ACTIVITY: Leaving out the images, return the data below exactly as it is written.

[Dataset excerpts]
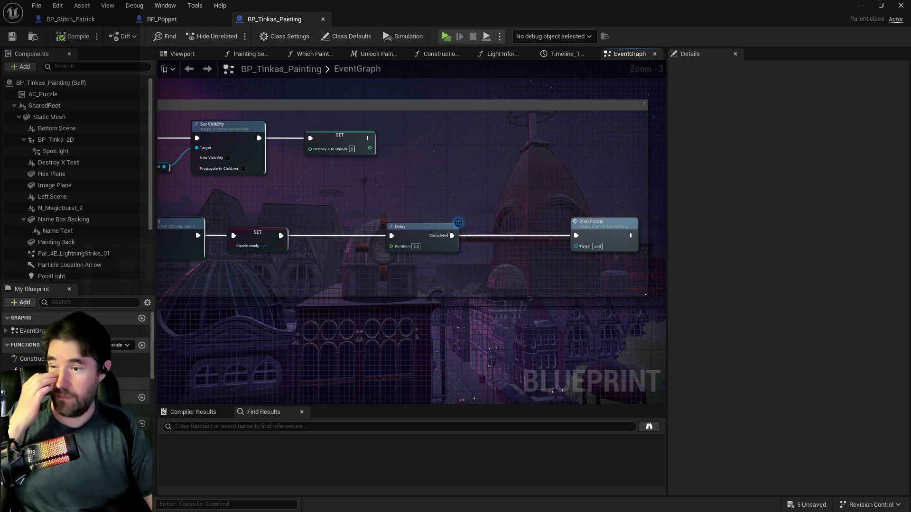
{"action": "scroll", "coordinate": [362, 334], "scroll_direction": "down", "scroll_amount": 1}
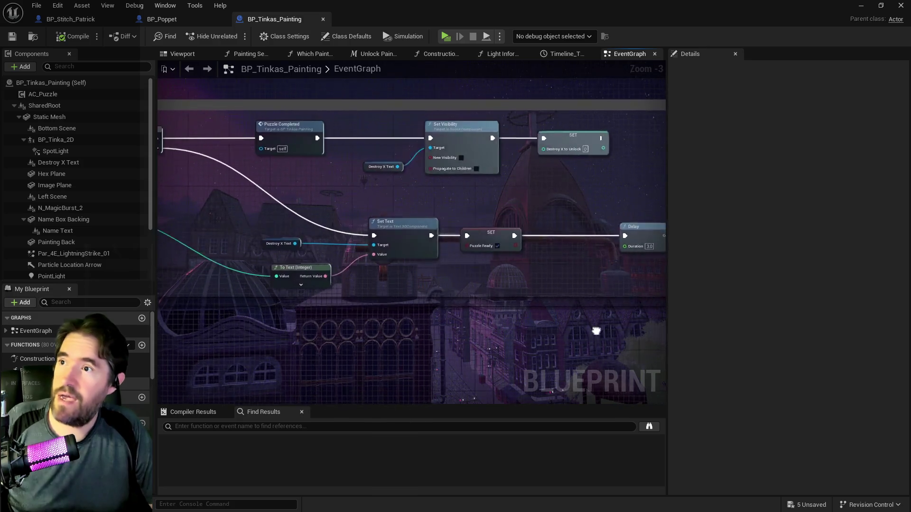
{"action": "key", "text": "alt+Tab"}
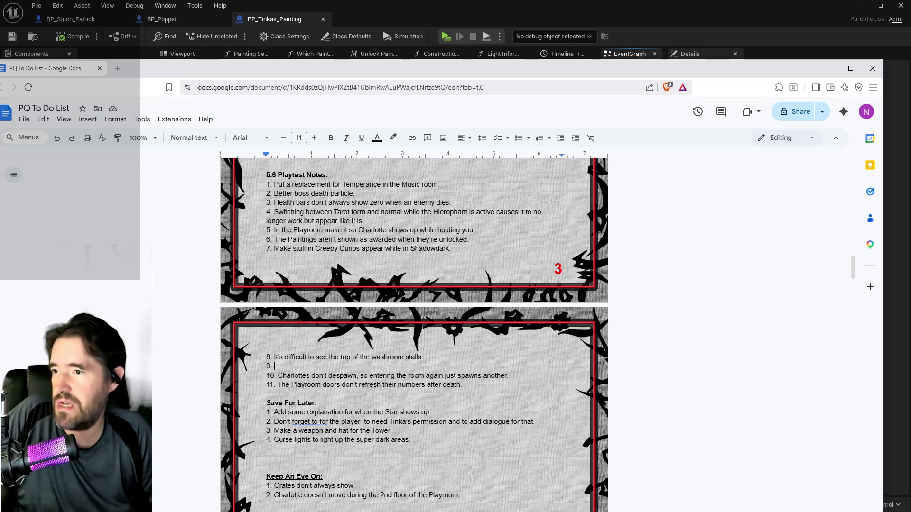
Replace item 1's Temperance note with the Playroom doors note taken from item 11
{"action": "mouse_move", "coordinate": [364, 221]}
{"action": "left_mouse_down"}
{"action": "mouse_move", "coordinate": [267, 213]}
{"action": "mouse_move", "coordinate": [291, 203]}
{"action": "mouse_move", "coordinate": [274, 185]}
{"action": "mouse_move", "coordinate": [287, 212]}
{"action": "mouse_move", "coordinate": [283, 230]}
{"action": "left_mouse_up"}
{"action": "left_click_drag", "start_coordinate": [439, 184], "coordinate": [307, 185]}
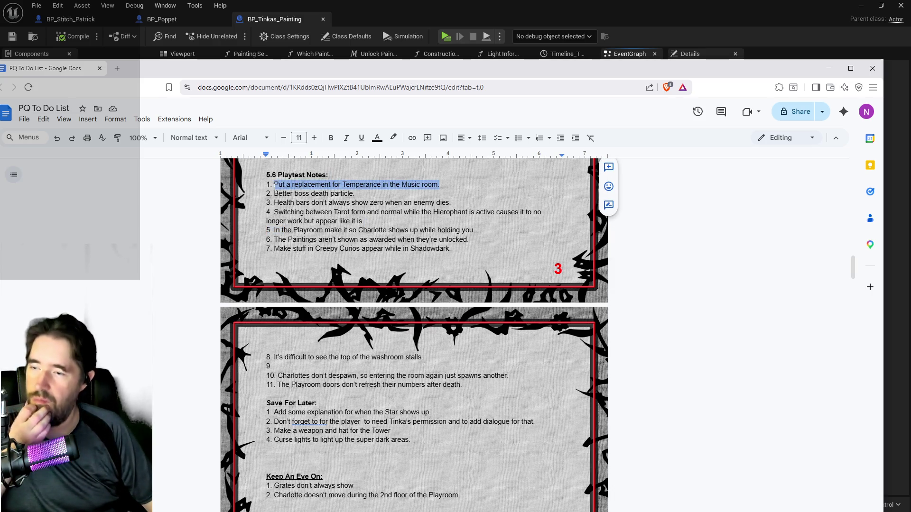
{"action": "key", "text": "BackSpace"}
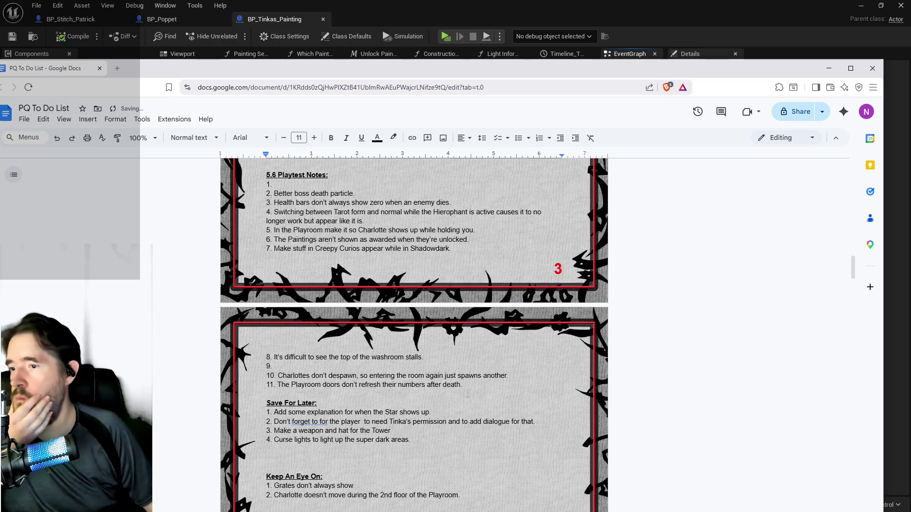
{"action": "left_click_drag", "start_coordinate": [464, 384], "coordinate": [278, 385]}
{"action": "key", "text": "ctrl+c"}
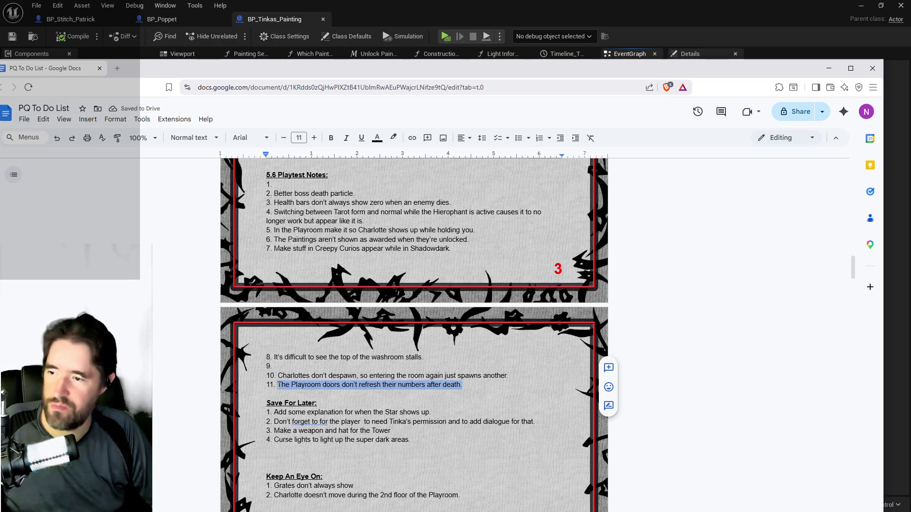
{"action": "key", "text": "BackSpace"}
{"action": "key", "text": "ctrl+v"}
Move the Charlottes despawn note up into item 9 and remove empty items 10 and 11
{"action": "left_click_drag", "start_coordinate": [508, 376], "coordinate": [286, 376]}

WRITTEN RESPONSE:
{"action": "scroll", "coordinate": [362, 334], "scroll_direction": "down", "scroll_amount": 1}
{"action": "key", "text": "alt+Tab"}
Replace item 1's Temperance note with the Playroom doors note taken from item 11
{"action": "mouse_move", "coordinate": [364, 221]}
{"action": "left_mouse_down"}
{"action": "mouse_move", "coordinate": [267, 213]}
{"action": "mouse_move", "coordinate": [291, 203]}
{"action": "mouse_move", "coordinate": [274, 185]}
{"action": "mouse_move", "coordinate": [287, 212]}
{"action": "mouse_move", "coordinate": [283, 230]}
{"action": "left_mouse_up"}
{"action": "left_click_drag", "start_coordinate": [439, 184], "coordinate": [307, 185]}
{"action": "key", "text": "BackSpace"}
{"action": "left_click_drag", "start_coordinate": [464, 384], "coordinate": [278, 385]}
{"action": "key", "text": "ctrl+c"}
{"action": "key", "text": "BackSpace"}
{"action": "key", "text": "ctrl+v"}
Move the Charlottes despawn note up into item 9 and remove empty items 10 and 11
{"action": "left_click_drag", "start_coordinate": [508, 376], "coordinate": [286, 376]}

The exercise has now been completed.